The CSSR offers a wide variety of free training, workshops, and guest lectures to Notre Dame faculty, staff, and students, covering techniques and methods ranging from basic to advanced levels. Current course offering includes:
- Introduction to R
- Advanced R
- Introduction to Stata
- Open Data Kit
- Machine Learning for Social Science
- Machine Learning Classification
- Text Mining
- Building Effective Models
Attend a Course
To learn more about trainings scheduled throughout the semester, please visit: cssr.nd.edu/news-events
In addition to these courses, the CSSR can develop custom workshops and also offers one-on-one or small group training. The CSSR is willing to provide training sessions to research or class groups as guest lectures or outside of class as resources allow.
Please contact the CSSR with such inquiries.
Introduction to R provides a tutorial of the scripting language and what it can offer as an analytical tool.
Advanced R builds upon the topics introduced in the introductory R offering by focusing on specific packages that can be used for a variety of data wrangling and analysis needs.
Introduction to Stata covers the basics including entering, importing and exporting data, managing data sets, performing basic statistical analyses, graphing and .do file programming.
Open Data Kit (ODK) teaches the basics of mobile data collection utilizing ODK. Many research studies continue to rely largely on paper-based data-collection methods. Such methods are often slow and inaccurate when compared to electronic-based methods. The emergence of affordable, powerful, mobile devices (e.g., phones, tablets) and easy-to-use, readily-available open-source software have notably lowered the barriers to electronic-based data-collection. Researchers all over the world can now easily build and deploy high-quality, low-cost mobile electronic-based data collection and information services in days rather than months or years.
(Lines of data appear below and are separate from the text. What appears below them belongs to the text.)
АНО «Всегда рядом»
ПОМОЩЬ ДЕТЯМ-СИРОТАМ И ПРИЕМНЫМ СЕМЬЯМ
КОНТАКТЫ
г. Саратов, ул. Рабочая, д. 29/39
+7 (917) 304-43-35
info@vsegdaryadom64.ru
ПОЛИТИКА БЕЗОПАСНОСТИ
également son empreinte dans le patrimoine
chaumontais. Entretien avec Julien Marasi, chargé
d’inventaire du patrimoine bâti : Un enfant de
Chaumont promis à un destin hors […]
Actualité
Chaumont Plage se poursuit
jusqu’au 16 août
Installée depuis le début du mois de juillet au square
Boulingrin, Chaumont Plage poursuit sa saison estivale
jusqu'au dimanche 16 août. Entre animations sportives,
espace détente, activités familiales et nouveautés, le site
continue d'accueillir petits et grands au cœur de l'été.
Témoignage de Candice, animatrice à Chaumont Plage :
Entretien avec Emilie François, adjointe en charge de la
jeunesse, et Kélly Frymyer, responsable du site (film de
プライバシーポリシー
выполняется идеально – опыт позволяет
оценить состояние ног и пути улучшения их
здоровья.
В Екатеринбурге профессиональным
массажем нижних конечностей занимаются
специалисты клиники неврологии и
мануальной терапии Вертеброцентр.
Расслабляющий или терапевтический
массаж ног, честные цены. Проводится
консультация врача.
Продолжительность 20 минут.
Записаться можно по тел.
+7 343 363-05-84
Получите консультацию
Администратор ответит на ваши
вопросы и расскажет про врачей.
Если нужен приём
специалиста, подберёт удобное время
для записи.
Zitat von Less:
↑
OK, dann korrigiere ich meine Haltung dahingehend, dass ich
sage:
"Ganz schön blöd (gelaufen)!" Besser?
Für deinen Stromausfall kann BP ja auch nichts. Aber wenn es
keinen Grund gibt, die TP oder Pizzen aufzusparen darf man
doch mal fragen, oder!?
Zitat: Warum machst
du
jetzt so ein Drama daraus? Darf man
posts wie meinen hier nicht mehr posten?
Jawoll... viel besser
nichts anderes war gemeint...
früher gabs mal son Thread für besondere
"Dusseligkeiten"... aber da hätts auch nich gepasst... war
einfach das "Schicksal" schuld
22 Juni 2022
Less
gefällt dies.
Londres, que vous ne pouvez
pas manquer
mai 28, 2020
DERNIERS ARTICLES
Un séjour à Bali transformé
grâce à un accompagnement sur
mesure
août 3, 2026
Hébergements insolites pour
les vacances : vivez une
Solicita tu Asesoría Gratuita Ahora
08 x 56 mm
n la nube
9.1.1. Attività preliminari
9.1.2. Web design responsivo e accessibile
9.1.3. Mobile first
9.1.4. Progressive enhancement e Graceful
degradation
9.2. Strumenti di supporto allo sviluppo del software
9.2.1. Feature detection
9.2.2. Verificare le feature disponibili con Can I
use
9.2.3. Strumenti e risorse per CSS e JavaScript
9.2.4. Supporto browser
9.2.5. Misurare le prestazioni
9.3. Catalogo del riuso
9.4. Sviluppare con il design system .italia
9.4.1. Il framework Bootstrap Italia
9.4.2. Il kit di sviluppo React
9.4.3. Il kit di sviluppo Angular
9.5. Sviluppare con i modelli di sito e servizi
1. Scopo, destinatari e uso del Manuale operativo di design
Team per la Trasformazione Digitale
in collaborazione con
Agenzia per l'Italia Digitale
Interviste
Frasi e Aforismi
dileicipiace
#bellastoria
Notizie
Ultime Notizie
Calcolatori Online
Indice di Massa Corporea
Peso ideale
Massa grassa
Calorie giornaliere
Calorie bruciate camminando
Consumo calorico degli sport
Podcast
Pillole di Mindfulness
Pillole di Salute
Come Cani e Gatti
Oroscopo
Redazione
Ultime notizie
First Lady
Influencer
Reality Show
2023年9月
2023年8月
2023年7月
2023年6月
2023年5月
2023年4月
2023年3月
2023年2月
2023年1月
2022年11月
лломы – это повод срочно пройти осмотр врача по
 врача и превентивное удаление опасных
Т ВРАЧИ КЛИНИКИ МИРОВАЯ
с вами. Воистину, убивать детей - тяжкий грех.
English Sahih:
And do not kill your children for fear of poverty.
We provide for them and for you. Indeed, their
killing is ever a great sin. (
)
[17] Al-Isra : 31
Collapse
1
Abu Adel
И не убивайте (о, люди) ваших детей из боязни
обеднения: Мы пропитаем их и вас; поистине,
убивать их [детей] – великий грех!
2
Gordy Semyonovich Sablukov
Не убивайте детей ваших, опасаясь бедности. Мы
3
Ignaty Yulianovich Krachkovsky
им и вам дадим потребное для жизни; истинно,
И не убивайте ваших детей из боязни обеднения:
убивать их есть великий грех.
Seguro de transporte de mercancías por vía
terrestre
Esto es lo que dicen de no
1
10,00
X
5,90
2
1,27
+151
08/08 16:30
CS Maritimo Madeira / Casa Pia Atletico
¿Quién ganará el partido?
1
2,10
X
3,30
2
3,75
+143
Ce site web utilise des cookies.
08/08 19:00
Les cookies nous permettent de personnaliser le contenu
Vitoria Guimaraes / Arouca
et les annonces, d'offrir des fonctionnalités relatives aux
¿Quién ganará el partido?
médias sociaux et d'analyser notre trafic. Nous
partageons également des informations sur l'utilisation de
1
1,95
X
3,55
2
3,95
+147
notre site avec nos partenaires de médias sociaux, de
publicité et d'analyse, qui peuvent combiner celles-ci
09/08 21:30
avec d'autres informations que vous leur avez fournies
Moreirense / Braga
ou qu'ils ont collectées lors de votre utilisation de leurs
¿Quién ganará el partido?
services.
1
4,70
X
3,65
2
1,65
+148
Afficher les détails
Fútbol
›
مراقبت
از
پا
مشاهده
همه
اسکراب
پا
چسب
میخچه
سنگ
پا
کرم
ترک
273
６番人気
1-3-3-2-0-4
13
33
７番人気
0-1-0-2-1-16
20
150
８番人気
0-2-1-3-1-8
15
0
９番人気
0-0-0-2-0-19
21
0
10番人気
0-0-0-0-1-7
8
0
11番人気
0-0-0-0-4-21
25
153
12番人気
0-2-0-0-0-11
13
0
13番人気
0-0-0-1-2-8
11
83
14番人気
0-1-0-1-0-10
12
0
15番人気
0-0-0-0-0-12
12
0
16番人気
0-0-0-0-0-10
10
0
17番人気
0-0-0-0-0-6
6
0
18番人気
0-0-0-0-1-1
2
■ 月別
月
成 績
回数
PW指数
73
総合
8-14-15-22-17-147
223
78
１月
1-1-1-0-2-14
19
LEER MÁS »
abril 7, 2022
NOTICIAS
The GitHub workshop will guide you step by step to set up GitHub directly on your computer with the official GitHub desktop app, so that you can easily push and pull files without having to use the command line.
Machine Learning for Social Science covers the basics of what machine learning (and data science as a whole) is and how different algorithms in Machine Learning can be applied to cover a wide variety of topics.
Machine Learning Classification will introduce you to numerous classification algorithms such as trees, random forest, SVM, and LDA. We will also discuss Discriminant Analysis as a subset of classification algorithms in detail. In addition to the lecture, we also offer a tutorial featuring R code for comparing trees and random forest one on one.
Text Mining covers the basics of text mining from cleaning your data to basic text analysis. We offer a tutorial containing R code to follow along with the lecture.
Building Effective Models will introduce you to numerous techniques that can be implemented in addition to basic modeling techniques to better your predictive results. These techniques range from creating basic ensembles to resampling techniques to combat imbalanced data.